# Instrucción 1
Enumera, por favor, todas las personas que se nombran en el texto sobre la batalla de Teruel.
# Instrucción 2
Resume de forma más breve el párrafo del texto sobre la batalla de Teruel que empieza con "Sin embargo, al amanecer del nuevo año" y conserva sus datos principales.
# Instrucción 3
Prosigue el texto sobre la batalla de Teruel a partir de su última oración.

# Fragmento
- - - - - - -

La batalla de Teruel, el Stalingrado de la República

La batalla de Teruel, el Stalingrado de la República

El
viernes 31 de diciembre de 1937 Teruel era una ciudad fantasma, casi
desierta, cubierta por un espeso manto de nieve que la mantenía a
quince grados (15º C) bajo cero, sin una sola luz que iluminara de
noche su tejido urbano desgarrado y con más de la mitad de sus
casas, iglesias y nobles edificios mudéjares, destrozados. Hacía
muchos días que ningún ejército hurgaba en sus entrañas, ni
fascista ni republicano, y la ciudad se asemejaba más bien a un gran
hormiguero destripado.

Sin
embargo, al amanecer del nuevo año, las tropas gubernamentales que
habían logrado contener la ofensiva franquista en el frente de
Aragón, frenándola con solo tres de sus agrupaciones, apoyadas por
ciento veinticinco cañones y una masa informe de carros de combate
de fabricación soviética, volvieron sobre sus pasos para ocupar
nuevamente sus posiciones dentro de la fantasmagórica ciudad. Estas
fuerzas venían combatiendo sin tregua a la docena de divisiones que
habían desplegado los insurrectos entre el valle del Jalón y
Medinaceli (Soria), que contaban a su vez con el refuerzo impagable
de la aviación ítalo-germana que ya dominaba los cielos
peninsulares.

El
general Vicente Rojo Lluch (1894-1966), llegado al frente con premura
desde Barcelona para supervisar todas las operaciones, lanzaba al
combate aquella madrugada del año nuevo al V Cuerpo del Ejército
Popular, al mando del general de brigada Juan Guilloto León
(1906-1969), más conocido por su alias comunista de Juan
Modesto,
1
quien a su vez tenía bajo sus órdenes a dos famosos comandantes de
la misma afiliación: Enrique Líster Forján y Valentín González,
apodado el
Campesino.

- - - - - - -

# Datos de entrada

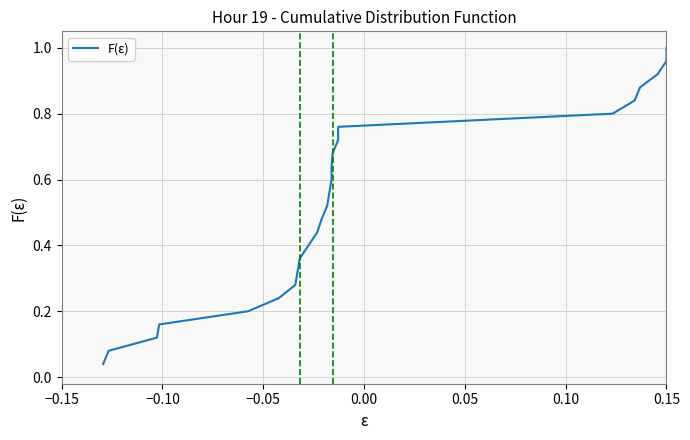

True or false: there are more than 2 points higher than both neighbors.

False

- - - - - - -

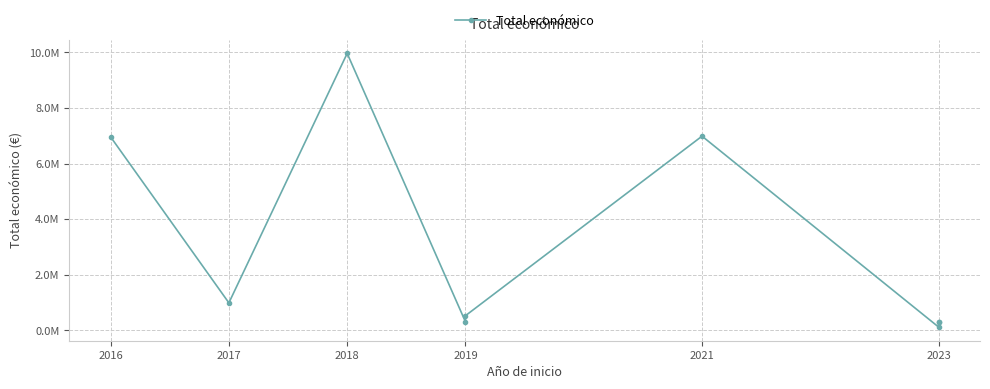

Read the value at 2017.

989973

- - - - - - -

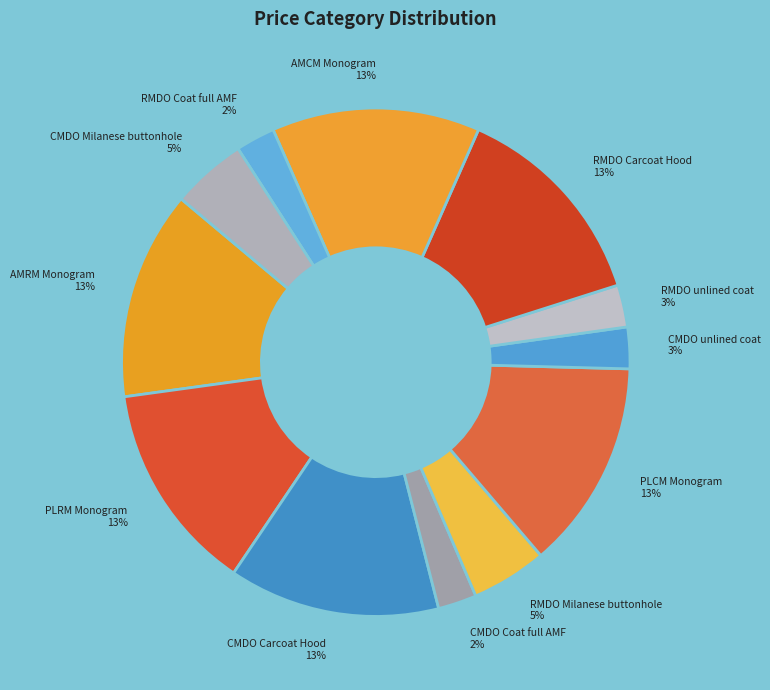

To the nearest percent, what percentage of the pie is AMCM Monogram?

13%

- - - - - - -

# Respuesta 1
- Vicente Rojo Lluch
- Juan Guilloto León, conocido como Juan Modesto
- Enrique Líster Forján
- Valentín González, apodado el Campesino

# Respuesta 2
Al amanecer del año nuevo, las tropas gubernamentales regresaron para volver a ocupar sus posiciones dentro de Teruel. Antes habían frenado la ofensiva franquista en el frente de Aragón con solo tres agrupaciones, ciento veinticinco cañones y numerosos carros de combate soviéticos. Luchaban sin tregua contra una docena de divisiones insurrectas desplegadas entre el valle del Jalón y Medinaceli (Soria). Esas divisiones contaban con el apoyo de la aviación ítalo-germana, que ya dominaba el cielo peninsular.

# Respuesta 3
Se trataba de unas tropas bien equipadas y pertrechadas con un
moderno armamento soviético, que la república había adquirido a la
URSS pagándolo a peso de oro.

El
jefe del Estado Mayor republicano consiguió así completar la
ocupación de Teruel, y el sábado 8 de enero de 1938 se rendían las
últimas tropas franquistas al mando del coronel de artillería
Domingo Rey d´Harcourt (1883-1939), un militar navarro de ideología
fascista al servicio del Generalísimo. Pero esta breve victoria
pronto se revelaría como pírrica, e iba a costar a los republicanos
el desgaste y el empleo a fondo de su flamante Ejército de Maniobra,
el único que le quedaba al general Rojo con capacidad ofensiva y sin
duda, su mejor baza estratégica.

Desde
el principio, la ofensiva de Teruel iba a resultar una de las más
importantes del Ejército Popular, porque en ella se cifraban las
esperanzas de lograr importantes réditos políticos y militares.
Para empezar, ocupar aquel peligroso saliente en el frente de Aragón
y desarticular la prevista ofensiva de las divisiones fascistas sobre
Madrid, tratando de elevar la moral de combate y de resistencia en la
retaguardia, al tiempo que demostrar al resto de las potencias
europeas que la Segunda República española contaba con un ejército
capaz de combatir y atacar al enemigo, como garantía de que la
suerte de la guerra aún no estaba decidida.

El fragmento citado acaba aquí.